The world didn’t come to an end today after all, thereby sparing most of us a whole lot of inconvenient fire and brimstone.
In celebration of not having to go to hell, it seems like a good day to revisit an earlier post, in which I had talked about a more hopeful sort of fire. In particular, Sharon recently wrote the following comment on my post about education entitled Lighting a Fire:
“As someone who studies games for learning, what would you say is the fire triangle for gaming? Does the concept of the fire triangle help relate gaming to learning? I got to thinking about this after reading this post because when I was a kid I used to love playing games (especially board games). I couldn’t get enough of them. As an adult I find that I don’t usually have a lot of patience for them. Now I get the kind of intellectual satisfaction that I used to get from playing games from constructing and debugging computer programs (for a similar amount of intellectual effort), and the payoff in relevance and meaning is a lot higher. I’d be interested to hear your thoughts.”

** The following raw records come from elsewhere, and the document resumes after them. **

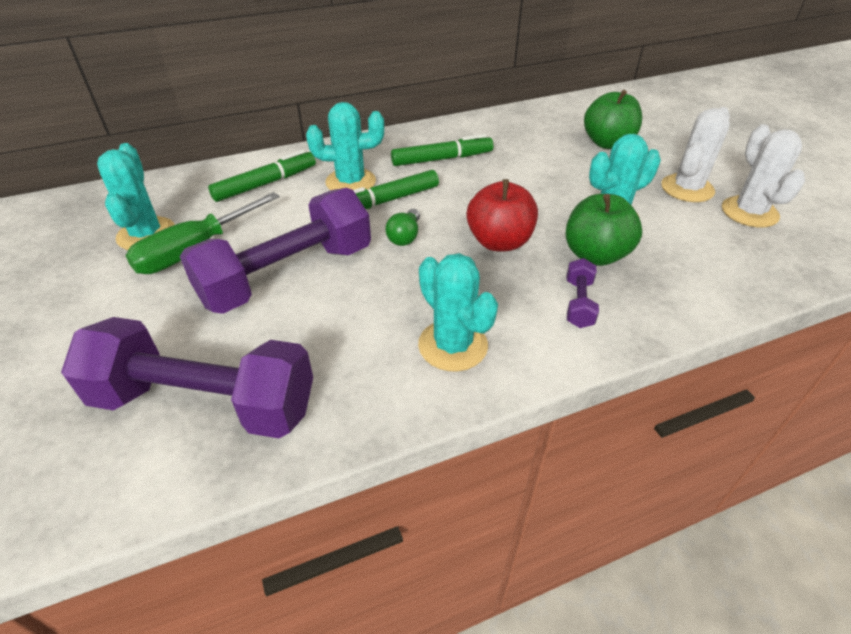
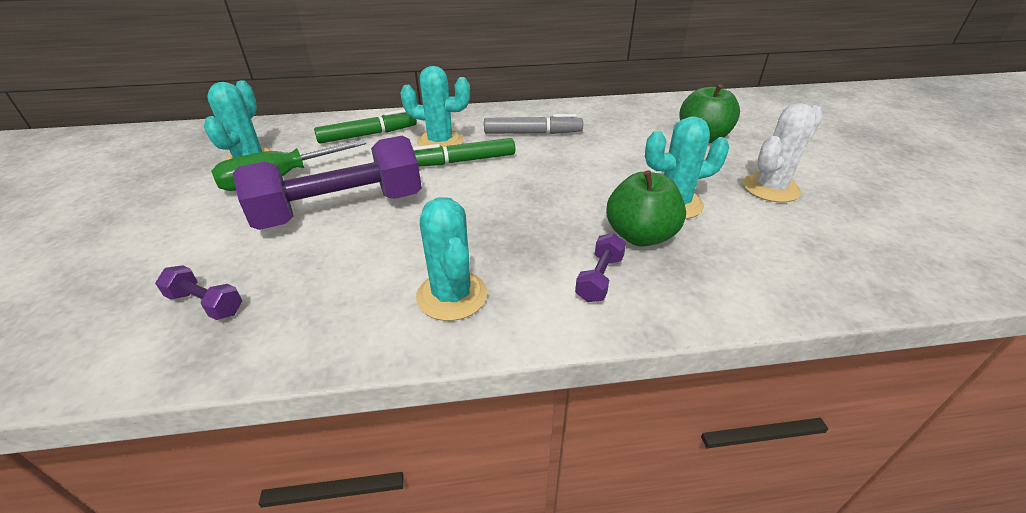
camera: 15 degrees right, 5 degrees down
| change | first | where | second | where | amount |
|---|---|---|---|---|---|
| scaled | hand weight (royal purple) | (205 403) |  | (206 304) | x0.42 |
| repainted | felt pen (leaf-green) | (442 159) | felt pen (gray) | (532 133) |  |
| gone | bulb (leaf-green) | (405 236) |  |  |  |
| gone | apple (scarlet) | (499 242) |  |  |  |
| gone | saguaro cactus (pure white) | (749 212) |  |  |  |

It’s a very thoughtful comment. In my post I had related the three ingredients for lighting a fire to the three preconditions for learning as follows:
|Oxygen:||A sense that what is learned|
is relevant or meaningful
|Heat:||The excitement that comes from true learning|
It seems to me that this all translates directly into how games relate to learning, and why that relationship can change as one grows up. My experience with games is quite similar to Sharon’s. When I was a kid I played a lot of games, and now most of that energy has shifted to creating things on my computer. In fact, when I try to play computer games, I usually get an overwhelming urge to stop playing and write a computer program instead.
I suspect that this is because playing a game is active (as opposed to seeing a movie or a play, which is passive). If I’m going to be doing something that involves actively making choices, I generally prefer to be making choices that come from me — that really represent who I am — as opposed to just the illusion that they come from me (which is what a commercial computer game generally offers).

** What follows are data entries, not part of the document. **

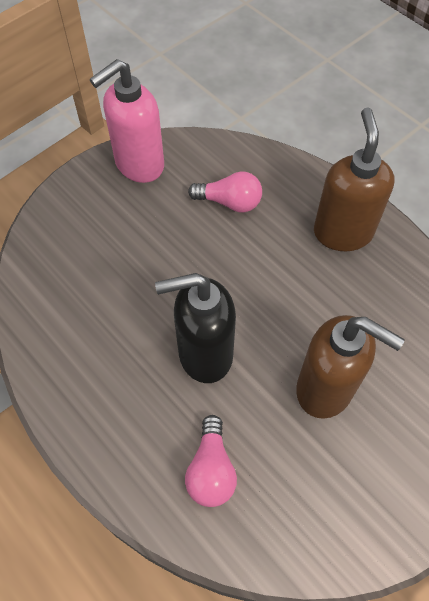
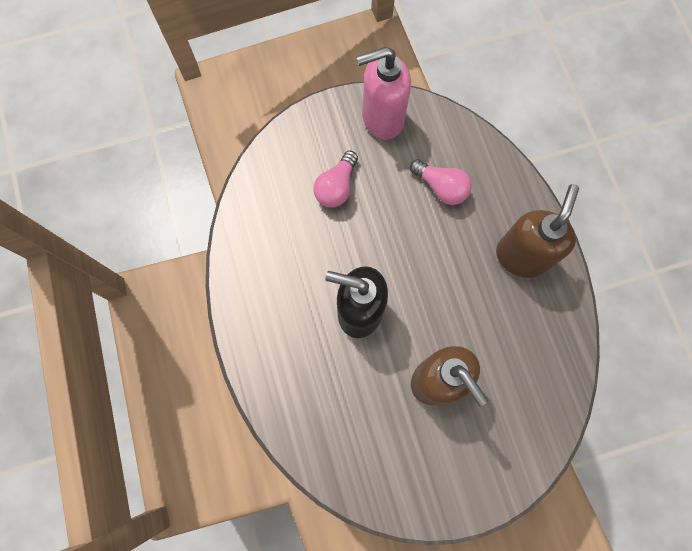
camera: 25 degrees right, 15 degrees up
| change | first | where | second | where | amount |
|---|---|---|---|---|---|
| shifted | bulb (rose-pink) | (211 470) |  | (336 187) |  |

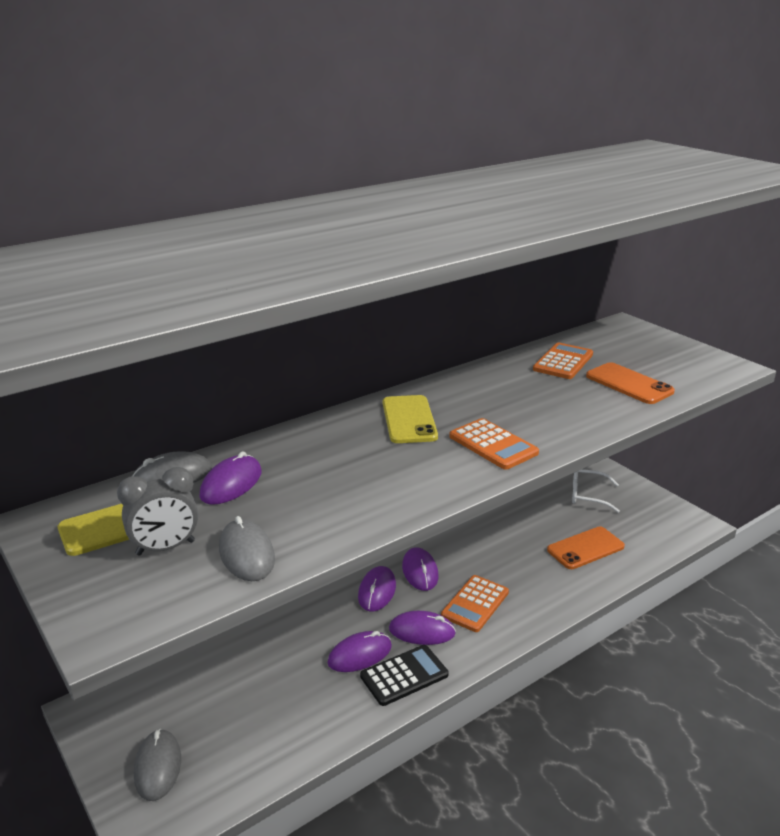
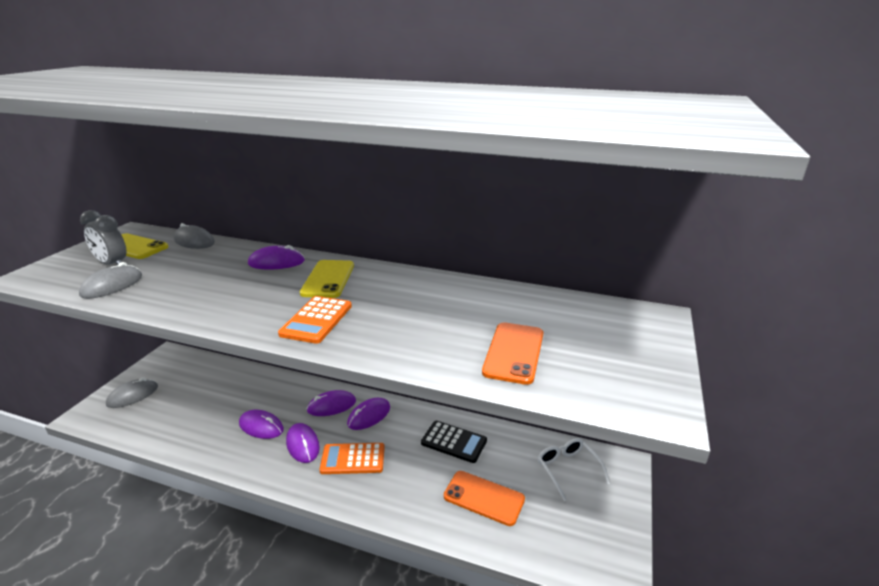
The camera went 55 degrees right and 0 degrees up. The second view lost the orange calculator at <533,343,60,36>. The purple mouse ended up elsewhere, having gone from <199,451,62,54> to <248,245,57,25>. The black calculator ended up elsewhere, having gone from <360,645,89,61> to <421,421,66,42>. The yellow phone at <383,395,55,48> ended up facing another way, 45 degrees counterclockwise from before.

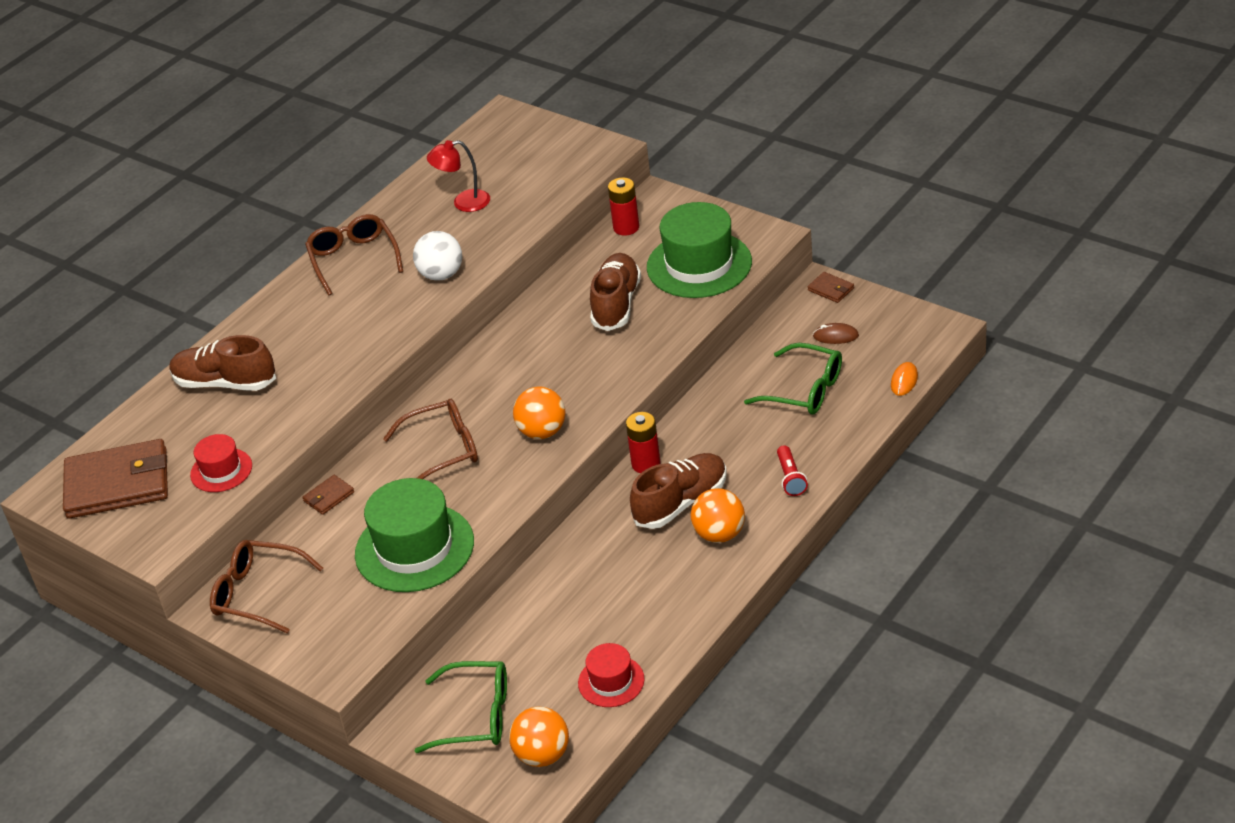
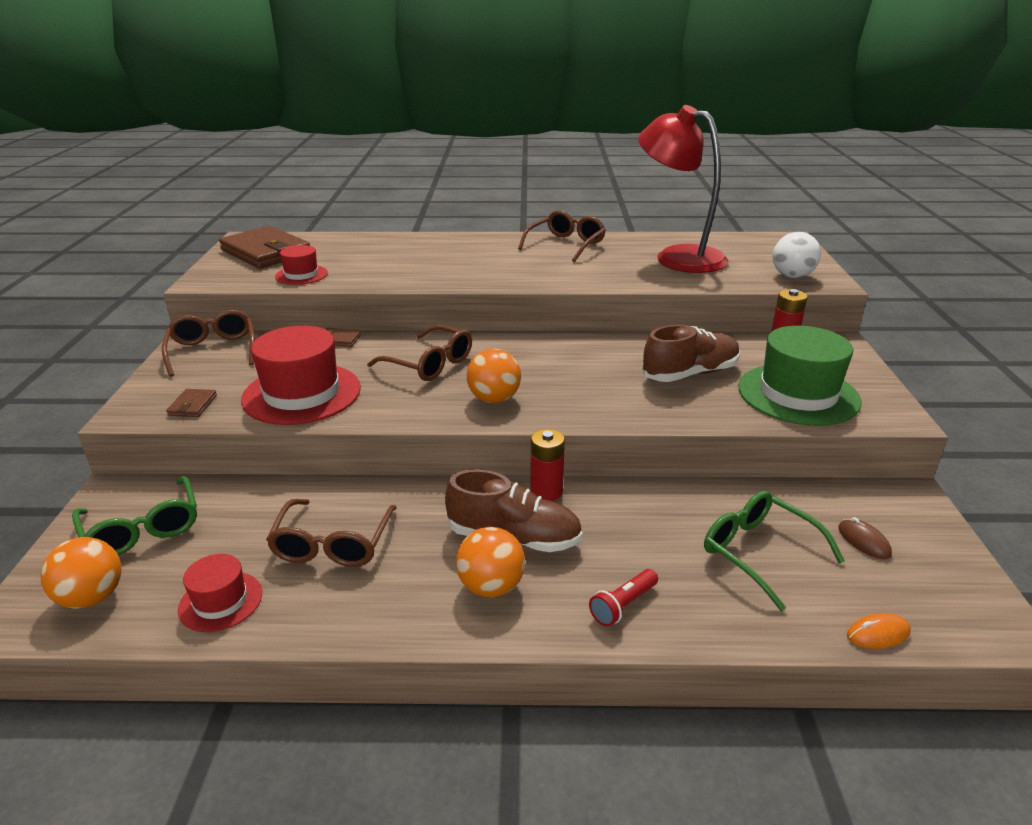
The camera went 50 degrees right and 10 degrees down. The second view lost the brown shoe at <169,335,107,56>. The second view gained the brown glasses at <266,499,131,68>. The white ball ended up elsewhere, having gone from <413,231,49,50> to <773,232,48,46>. The brown wallet ended up elsewhere, having gone from <807,272,47,31> to <166,389,51,28>. What was the green hat at <355,478,119,114> turned into the red hat at <241,326,120,99>. The green glasses at <744,343,98,71> ended up facing another way, 150 degrees clockwise from before. The size of the red lamp at <427,140,63,72> changed by a factor of 2.09.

I would argue that the fire triangle of learning describes this situation perfectly. When we are children, we have a greater ability to learn from games — because children are veritable learning machines, and they are able to learn from any activity that involves making choices.
But as we get older, we generally lose much of this childlike ability to learn from such externally guided interactions. Yet many of us still want that excitement that comes from true learning. So we turn to a kind of game that is uniquely relevant to who we are. In the case of Sharon or myself, that game can be programming.
When we grownups feel that hunger to learn, we still require the same three ingredients for learning: (i) intellectual curiosity, (ii) a sense that what is learned is relevant or meaningful, and (iii) the excitement that comes from true learning. But since we can no longer get that spark from externally defined games, we create our own games.
Programming, like any of the creative arts — from sculpture to songwriting to keeping a daily blog — is at its core a kind of game for learning.